### EXTRACT TO READ
- - -

The first step is acceptance, yes. Which you clearly haven't done yet. You're still thinking this is just a bad dream. This is real. It's happening. Say to yourself, "I don't want this, I don't like what is happening, but crap...it's happening." And believe it. Don't start thinking - if I had done this, if her family wasn't so toxic then it would be okay, if I hadn't moved out it could've been different, etc. etc. Stop all that. Think instead - this is where I am today. Stop living in all the decisions made in the past.

The problem is exactly in what you are asking in regards to your self-worth. You have to find that. Others can't do it for you. If you didn't have a wife and kids, what would you be doing? What things do you enjoy? What things satisfy you as a person?

- - -

### ACTIVITY 1
Answer the following questions using the passage on acceptance.
(a) What does the passage name as the first step?
(b) What does the passage say others cannot do for you?
(c) What does the passage say to stop living in?
### ACTIVITY 2
Duplicate the passage on acceptance word for word, starting at "The problem is" and ending at "as a person?".
### ACTIVITY 3
Pick up the passage on acceptance after its final sentence and continue it in the same voice.

Stored records

- - -

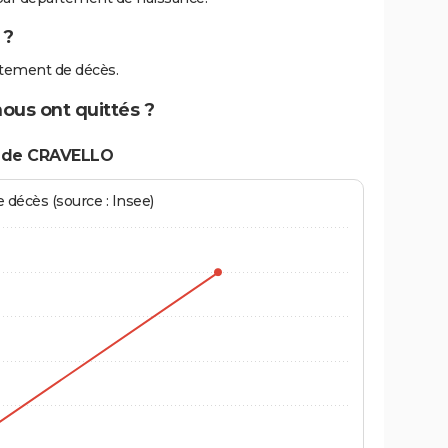
 ?
tement de décès.
ous ont quittés ?
s de CRAVELLO
écès (source : Insee)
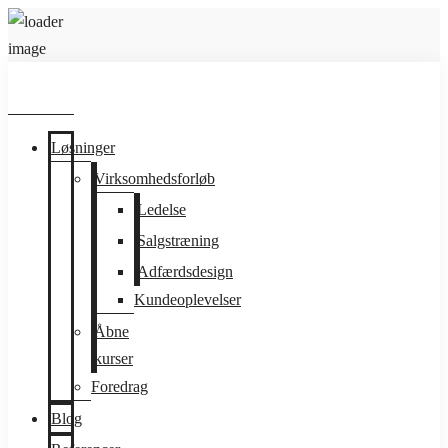
Løsninger
Virksomhedsforløb
Ledelse
Salgstræning
Adfærdsdesign
Kundeoplevelser
Åbne
kurser
Foredrag
Blog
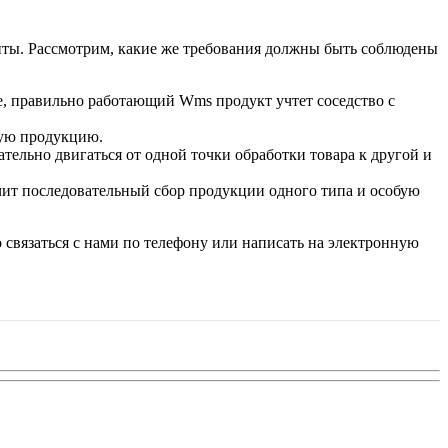
нты. Рассмотрим, какие же требования должны быть соблюдены
же, правильно работающий Wms продукт учтет соседство с
ную продукцию.
ельно двигаться от одной точки обработки товара к другой и
чит последовательный сбор продукции одного типа и особую
 связаться с нами по телефону или написать на электронную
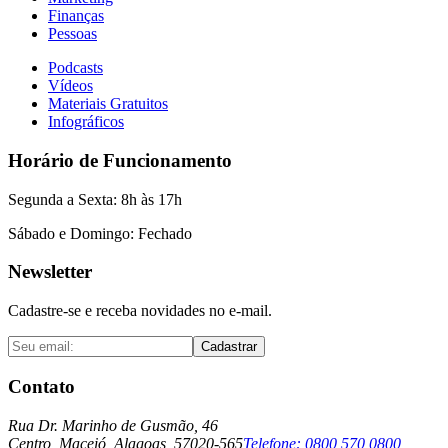
Finanças
Pessoas
Podcasts
Vídeos
Materiais Gratuitos
Infográficos
Horário de Funcionamento
Segunda a Sexta: 8h às 17h
Sábado e Domingo: Fechado
Newsletter
Cadastre-se e receba novidades no e-mail.
Cadastrar
Contato
Rua Dr. Marinho de Gusmão, 46
Centro, Maceió, Alagoas, 57020-565
Telefone:
0800 570 0800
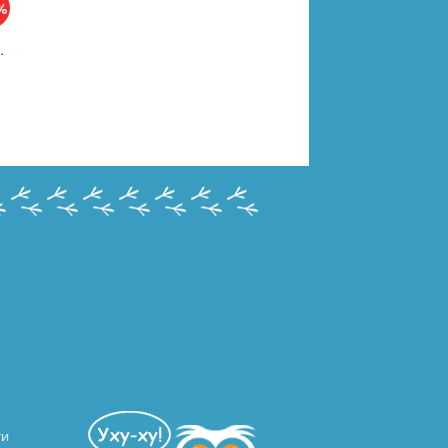
%
Мка 978-5-506-09780-8
ти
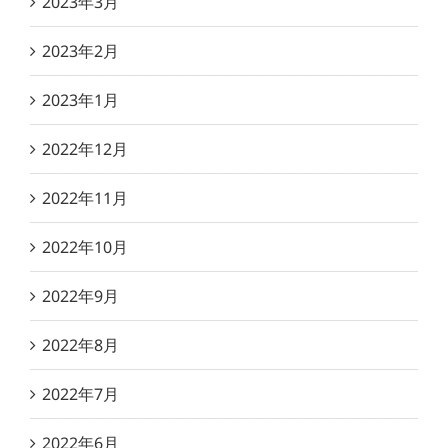
2023年3月
2023年2月
2023年1月
2022年12月
2022年11月
2022年10月
2022年9月
2022年8月
2022年7月
2022年6月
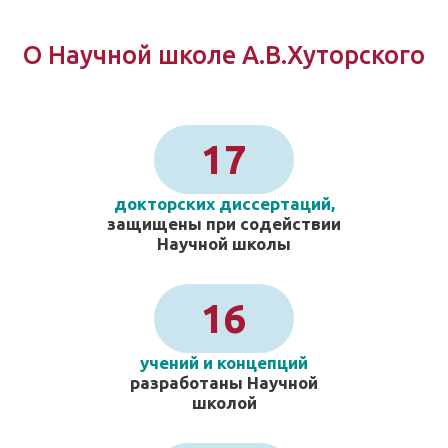
О Научной школе А.В.Хуторского
17
докторских диссертаций,
защищены при содействии
Научной школы
16
учений и концепций
разработаны Научной
школой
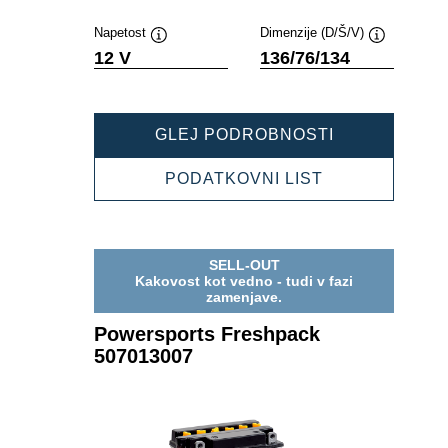
Napetost
Dimenzije (D/Š/V)
Namig
Namig
12 V
136/76/134
POWERSPOR
GLEJ PODROBNOSTI
FRESHPACK
507012007
POWERSPOR
PODATKOVNI LIST
FRESHPACK
507012007
SELL-OUT
Kakovost kot vedno - tudi v fazi
zamenjave.
Powersports Freshpack
507013007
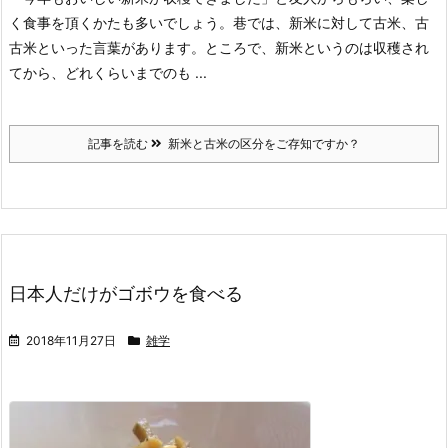
く食事を頂くかたも多いでしょう。
巷では、新米に対して古米、古
古米といった言葉があります。
ところで、新米というのは収穫され
てから、どれくらいまでのも ...
記事を読む
新米と古米の区分をご存知ですか？
日本人だけがゴボウを食べる
2018年11月27日
雑学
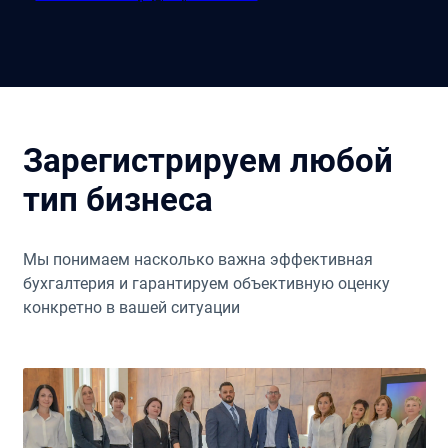
Зарегистрируем любой
тип бизнеса
Мы понимаем насколько важна эффективная
бухгалтерия и гарантируем объективную оценку
конкретно в вашей ситуации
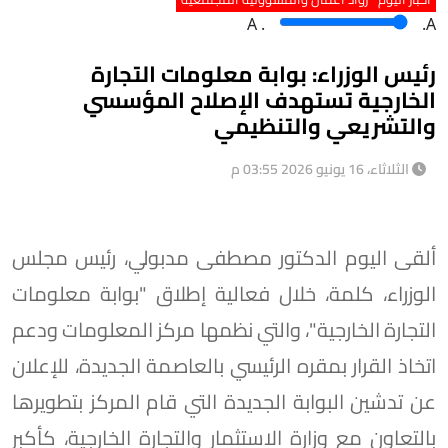
A
.
.A
رئيس الوزراء: بوابة معلومات التجارة
الخارجية تستهدف الإصلاح المؤسسي
والتشريعي والتنظيمي
الثلاثاء، 16 يونيو 2026 03:55 م
ألقى اليوم الدكتور مصطفى مدبولي، رئيس مجلس
الوزراء، كلمة، خلال فعالية إطلاق "بوابة معلومات
التجارة الخارجية"، والتي نظمها مركز المعلومات ودعم
اتخاذ القرار بمقره الرئيسي بالعاصمة الجديدة، للإعلان
عن تدشين البوابة الجديدة التي قام المركز بتطويرها
بالتعاون مع وزارة الاستثمار والتجارة الخارجية، كأكبر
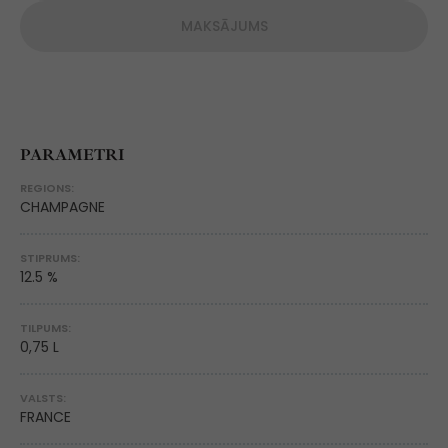
MAKSĀJUMS
PARAMETRI
REGIONS:
CHAMPAGNE
STIPRUMS:
12.5 %
TILPUMS:
0,75 L
VALSTS:
FRANCE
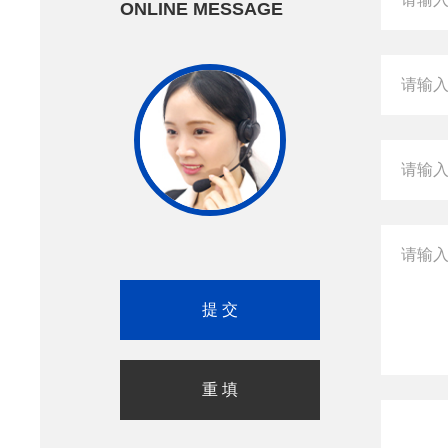
ONLINE MESSAGE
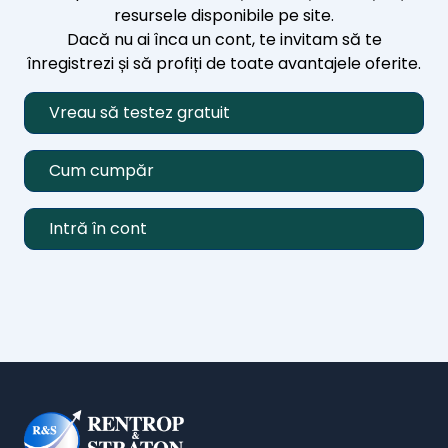
resursele disponibile pe site.
Dacă nu ai înca un cont, te invitam să te
înregistrezi și să profiți de toate avantajele oferite.
Vreau să testez gratuit
Cum cumpăr
Intră în cont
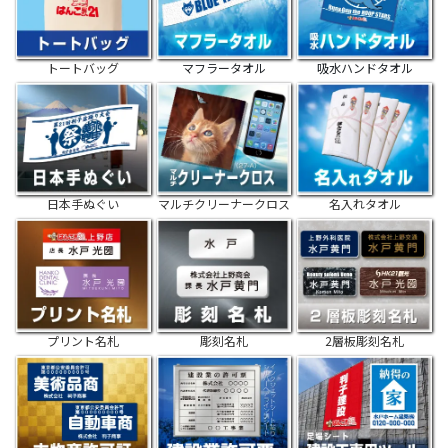
トートバッグ
マフラータオル
吸水ハンドタオル
日本手ぬぐい
マルチクリーナークロス
名入れタオル
プリント名札
彫刻名札
2層板彫刻名札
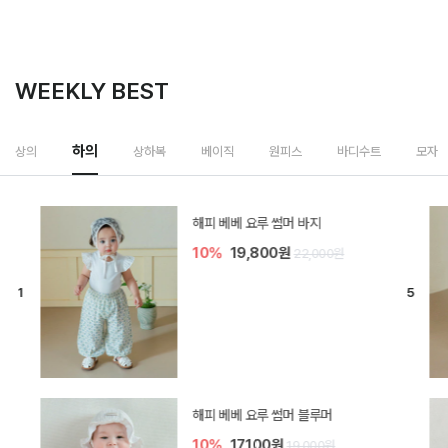
WEEKLY BEST
하의
상의
상하복
베이직
원피스
바디수트
모자
[SIZE ~6Y] 델린 린넨 바지
10%
21,600원
24,000원
듀이 아기 바지
10%
17,100원
19,000원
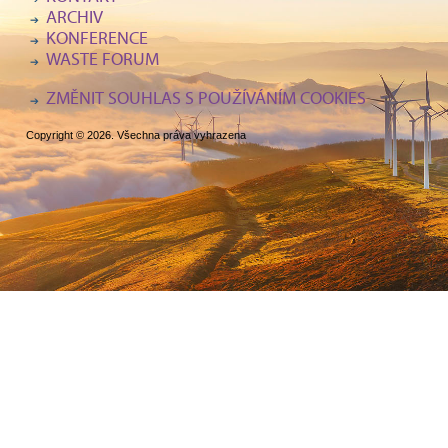
ARCHIV
KONFERENCE
WASTE FORUM
ZMĚNIT SOUHLAS S POUŽÍVÁNÍM COOKIES
Copyright © 2026. Všechna práva vyhrazena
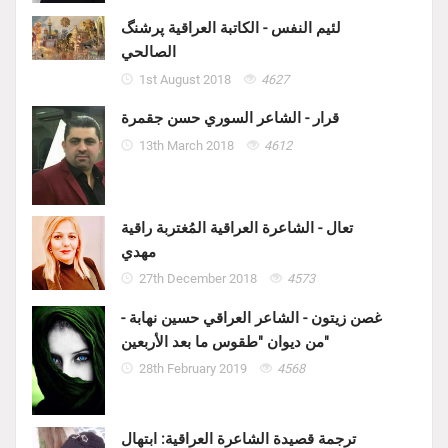
لئيم النفس - الكاتبة العراقية پرشنگ
الصالحي
1st August 2018
4627
قرار - الشاعر السوري حسن جقمرة
13th March 2018
4612
تعال - الشاعرة العراقية المُغتربة راقية
مهدي
27th December 2018
4573
غصن زيتون - الشاعر العراقي حسين نهابة -
من ديوان "طقوس ما بعد الأربعين"
28th February 2019
4568
ترجمة قصيدة الشاعرة العراقية: ابتهال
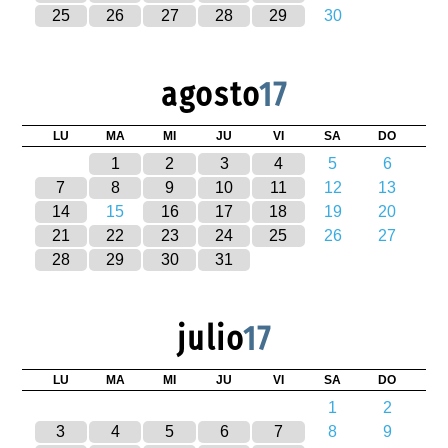
25
26
27
28
29
30
agosto
17
LU
MA
MI
JU
VI
SA
DO
1
2
3
4
5
6
7
8
9
10
11
12
13
14
15
16
17
18
19
20
21
22
23
24
25
26
27
28
29
30
31
julio
17
LU
MA
MI
JU
VI
SA
DO
1
2
3
4
5
6
7
8
9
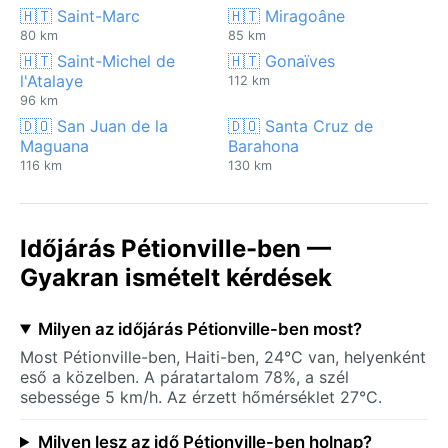
🇭🇹 Saint-Marc
🇭🇹 Miragoâne
80 km
85 km
🇭🇹 Saint-Michel de
🇭🇹 Gonaïves
l'Atalaye
112 km
96 km
🇩🇴 San Juan de la
🇩🇴 Santa Cruz de
Maguana
Barahona
116 km
130 km
Időjárás Pétionville-ben —
Gyakran ismételt kérdések
Milyen az időjárás Pétionville-ben most?
Most Pétionville-ben, Haiti-ben, 24°C van, helyenként
eső a közelben. A páratartalom 78%, a szél
sebessége 5 km/h. Az érzett hőmérséklet 27°C.
Milyen lesz az idő Pétionville-ben holnap?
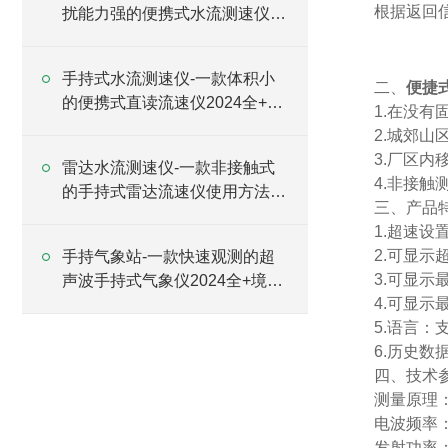
根据返回
扰能力强的便携式水流测速仪
2024全+境+派+送
手持式水流测速仪-一款体积小
二、
便捷
的便携式直读流速仪2024全+境
1.在没
+派+送
2.城郊
3.厂区
雷达水流测速仪-一款非接触式
4.非接
的手持式雷达流速仪使用方法
三、产品
2024全+境+派+送
1.超速
2.可显示
手持气象站-一款快速观测的超
3.可显
声波手持式气象仪2024全+境
4.可显
+派+送
5.语言：
6.历史
四、技术
测量原理
电波频率：
发射功率：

- - -

### WRITTEN REPLY 1
(a) Acceptance.
(b) Find your self-worth.
(c) All the decisions made in the past.

### WRITTEN REPLY 2
The problem is exactly in what you are asking in regards to your self-worth. You have to find that. Others can't do it for you. If you didn't have a wife and kids, what would you be doing? What things do you enjoy? What things satisfy you as a person?

### WRITTEN REPLY 3
I would definitely continue with the IC. But what about the voids of time between work and IC? You have to occupy your time and stay busy. Downtime is the worst. It lets your mind wander. Physical activity is top choice for me because it releases endorphins. I've forced myself to go for a run, hop on my bike, or hit the gym and have never regretted it. It's like a natural high. Doing positive, healthy things that fulfil you will not only help take your mind off the what-ifs, but you'll also find that you can lead a happy and satisfying life without her if that's what ends up happening. You had a life before you met her. If things don't work out with her, you will have a life again. But you have to create it for yourself. She's living her life without you it seems. Why wouldn't you want to do the same?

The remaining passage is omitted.